Dr Matt Sutton, Imke Botha and Dr Joshua Bon
Queensland University of Technology
An Introduction to Sequential Monte Carlo
Sequential Monte Carlo (SMC) is a versatile algorithmic tool for data science, machine learning and statistics. It can be used for a myriad of inferential problems dealing with latent state prediction and parameter estimation. SMC Samplers provide robust parameter inference with uncertainty quantification for static Bayesian models. Whilst Particle filters, a subset of SMC algorithms, are popular for efficient estimation of latent states in hidden Markov models, beyond the limitations of the Kalman filter. This one-day introduction will orientate you to the world of SMC, demystify notation, and provide you with some hands on coding experience with SMC in Julia.
Topics:
- An introduction to SMC Samplers (Matt Sutton)
- An introduction to Particle Filters (Imke Botha)

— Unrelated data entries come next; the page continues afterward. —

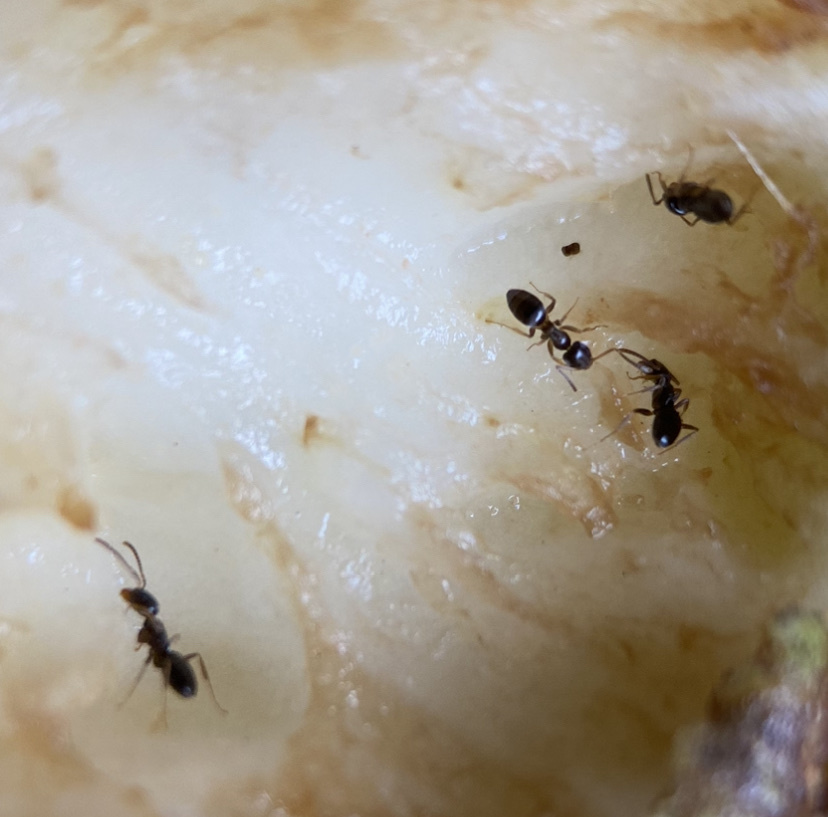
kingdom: Animalia
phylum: Arthropoda
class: Insecta
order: Hymenoptera
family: Formicidae
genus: Tapinoma
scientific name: Tapinoma sessile
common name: Odorous house ant
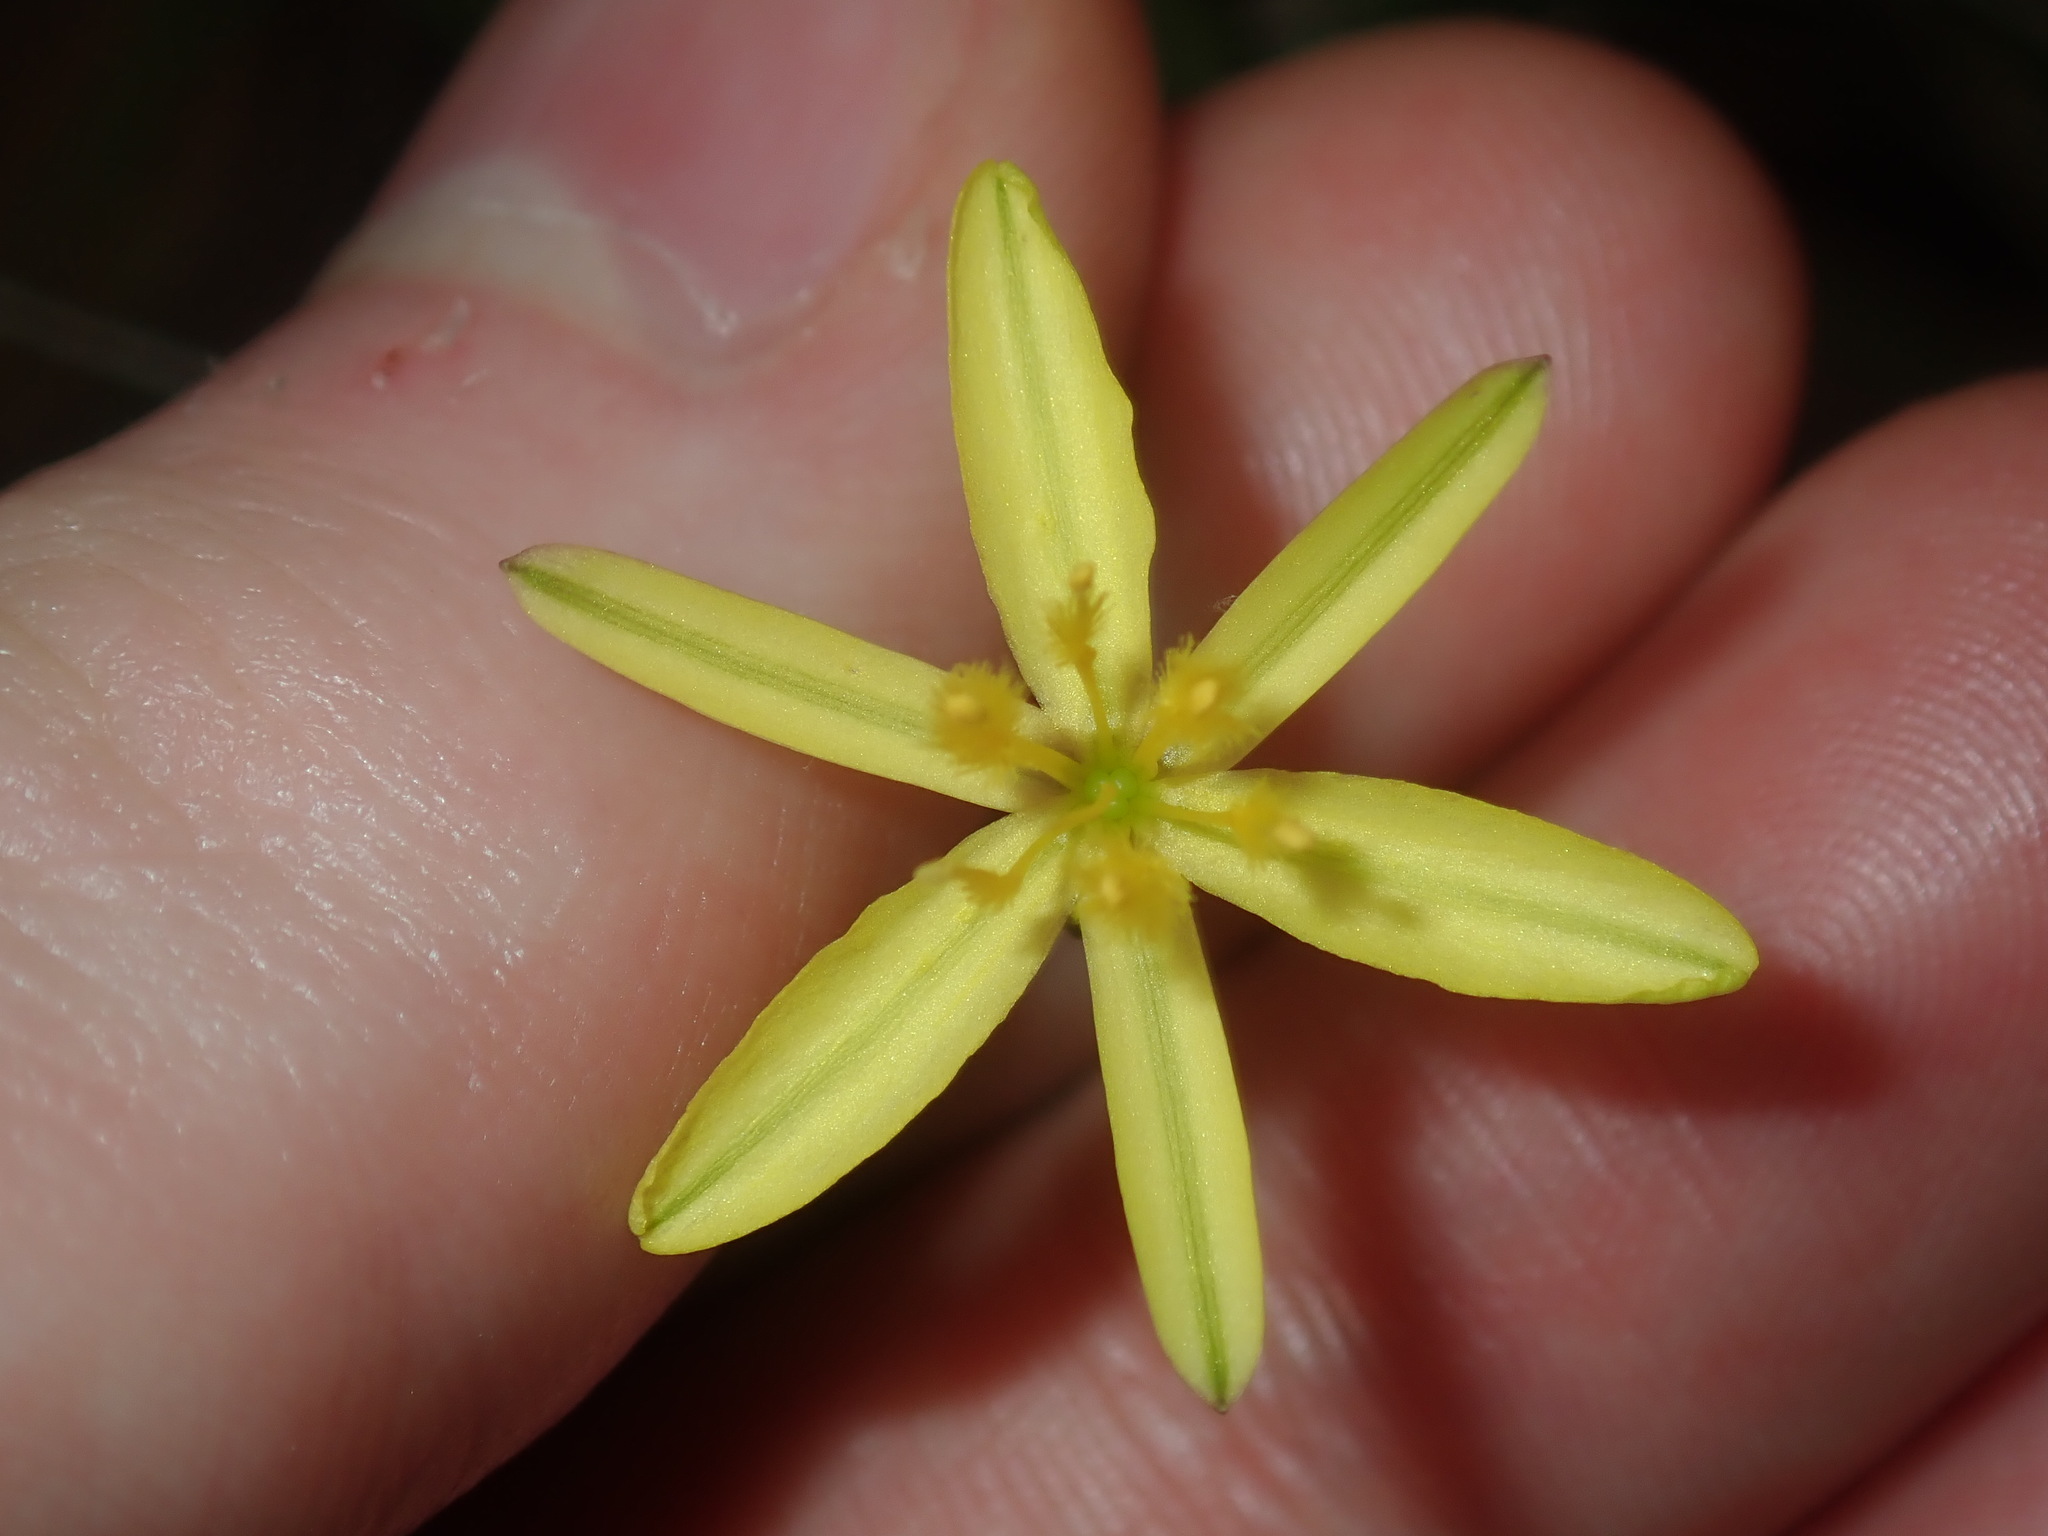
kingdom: Plantae
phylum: Tracheophyta
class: Liliopsida
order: Asparagales
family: Asphodelaceae
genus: Tricoryne
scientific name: Tricoryne elatior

- An introduction to general SMC (Joshua Bon)
Pre-requisites
This course assumes an undergraduate level understanding of statistics. Coding will use Julia, with a focus on understanding the template code and making adjustments.
Dr Matt Sutton
Queensland University of Technology
Dr Sutton is a postdoc researcher with a strong interest in developing new methods and algorithms for modern statistical challenges. He is particularly interested in Bayesian statistics and computational challenges involving: working with big data, model averaging, and conducting inference with privacy constraints.
Imke Botha
Queensland University of Technology
Imke Botha is a PhD candidate at the Queensland University of Technology. Her research interests include sequential Monte Carlo, Markov chain Monte Carlo and pseudo-marginal methods. Her current research focuses on Bayesian inference for intractable likelihood models.
Dr Joshua Bon
Queensland University of Technology
Dr Joshua Bon is a Research Fellow in sequential Monte Carlo at the Queensland University of Technology. His research involves developing efficient and robust algorithms for Bayesian inference along with their mathematical justifications.